*REQUIREMENT*: Reproduce the lines below as they stand, every one of them, and leave out the pictures.

*DATA*:
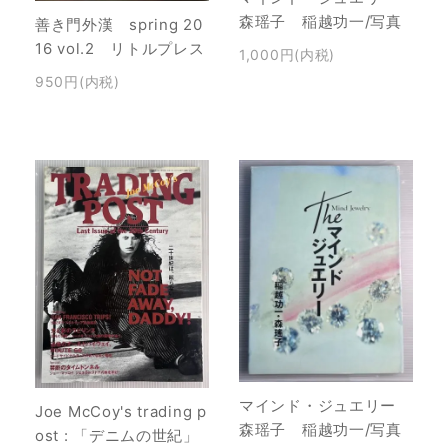
森瑶子 稲越功一/写真
善き門外漢 spring 20
16 vol.2 リトルプレス
1,000円(内税)
950円(内税)
マインド・ジュエリー
Joe McCoy's trading p
森瑶子 稲越功一/写真
ost : 「デニムの世紀」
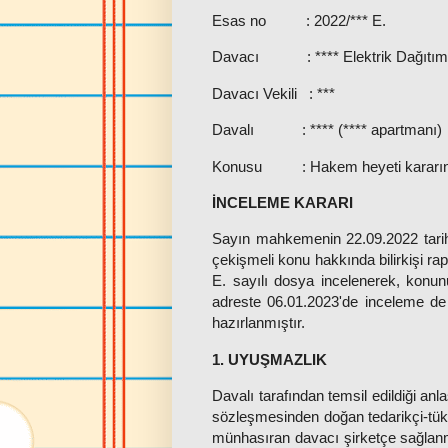
Esas no
: 2022/*** E.
Davacı
: **** Elektrik Dağıtı
Davacı Vekili : ***
Davalı
: **** (**** apartmanı)
Konusu
: Hakem heyeti kararın
İNCELEME KARARI
Sayın mahkemenin 22.09.2022 tarihli
çekişmeli konu hakkında bilirkişi ra
E. sayılı dosya incelenerek, kon
adreste 06.01.2023'de inceleme de 
hazırlanmıştır.
1. UYUŞMAZLIK
Davalı tarafından temsil edildiği an
sözleşmesinden doğan tedarikçi-tüketi
münhasıran davacı şirketçe sağlanm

*SOLVED PROBLEM*:
森瑶子 稲越功一/写真
善き門外漢 spring 20
16 vol.2 リトルプレス
1,000円(内税)
950円(内税)
マインド・ジュエリー
Joe McCoy's trading p
森瑶子 稲越功一/写真
ost : 「デニムの世紀」
Esas no
: 2022/*** E.
Davacı
: **** Elektrik Dağıtı
Davacı Vekili : ***
Davalı
: **** (**** apartmanı)
Konusu
: Hakem heyeti kararın
İNCELEME KARARI
Sayın mahkemenin 22.09.2022 tarihli
çekişmeli konu hakkında bilirkişi ra
E. sayılı dosya incelenerek, kon
adreste 06.01.2023'de inceleme de 
hazırlanmıştır.
1. UYUŞMAZLIK
Davalı tarafından temsil edildiği an
sözleşmesinden doğan tedarikçi-tüketi
münhasıran davacı şirketçe sağlanm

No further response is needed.